Together, these results indicate that the NF-CAF transition, which is induced by EREG, affects the migration and invasion of OSCC cells through EMT in a JAK2-STAT3-dependent way.

To further examine the tumorigenic role of EREG in vivo, we established a xenograft model in which 1*10⁶ HSC3 cells were subcutaneously coinjected with 10⁶ conditioned fibroblasts into the flank of nude mice, which were allowed to develop measurable tumors. One of the most important functional characteristics of CAFs is their tumor-supportive nature in vivo.

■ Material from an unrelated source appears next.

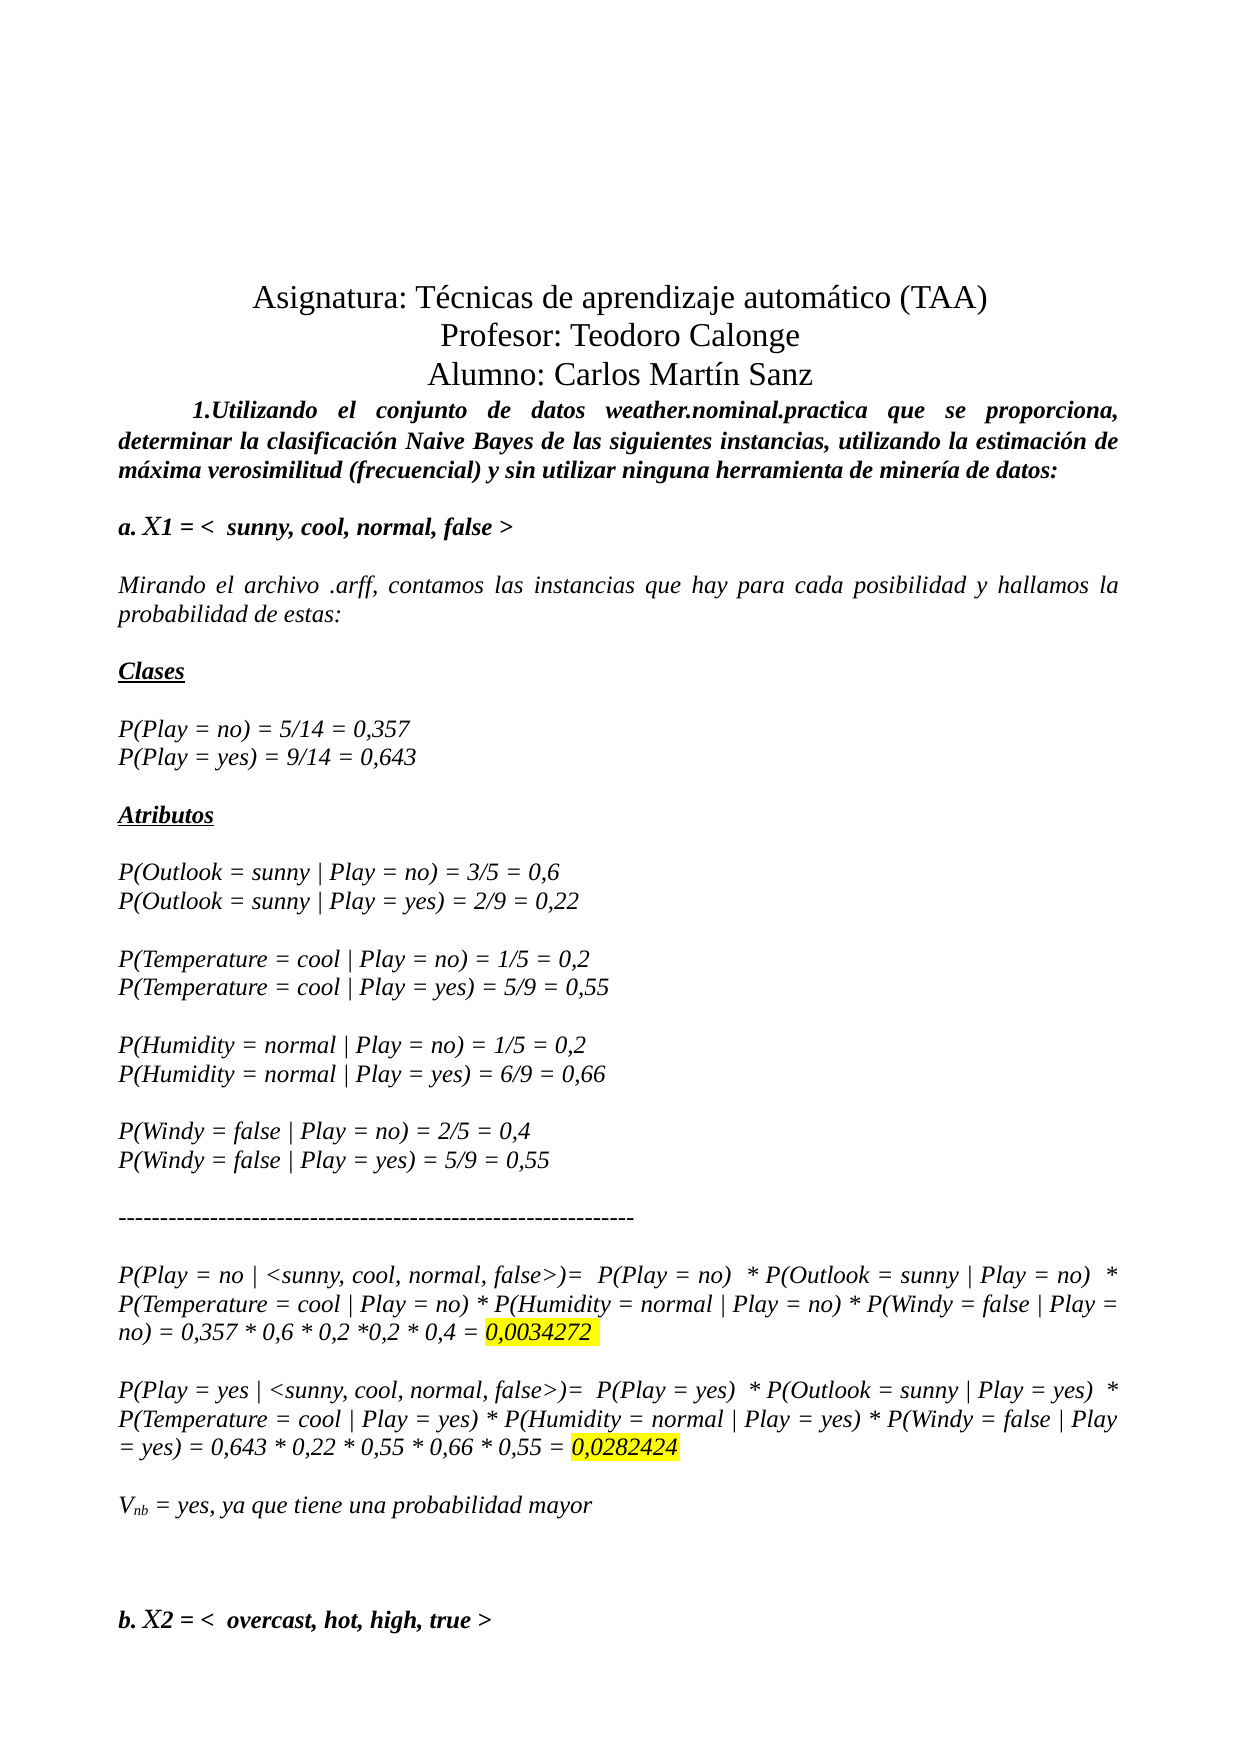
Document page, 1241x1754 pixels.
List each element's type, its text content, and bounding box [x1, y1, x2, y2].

Indeed, HSC3 cells coinjected with CAFs demonstrated rapid in vivo tumor growth, but this tumor-supportive effect could be attenuated by EREG knockdown (Fig. 5a-c). On the other hand, NFs demonstrated an in vivo tumor-supportive role after EREG overexpression (Fig. 5a-c). EREG knockdown and EREG overexpression were confirmed by qPCR and IHC (Fig. 5d & h). The EREG-mediated NF-CAF transition was confirmed in vivo, with IHC showing a positive correlation between EREG expression and SMA expression in fibroblasts (Fig. 5h). Moreover, EREG modulated the NF-CAF transition through JAK2-STAT3 pathway activation (Fig. 5e-h). In addition, WB confirmed that EREG regulated the EMT-promoting abilities of fibroblasts in vivo (Fig. 5i&j). Thus, these data provide novel insights into the involvement of EREG in the EREG-JAK2-STAT3-IL-6 axis in fibroblasts, which supports OSCC invasion through induction of EMT in the tumor microenvironment.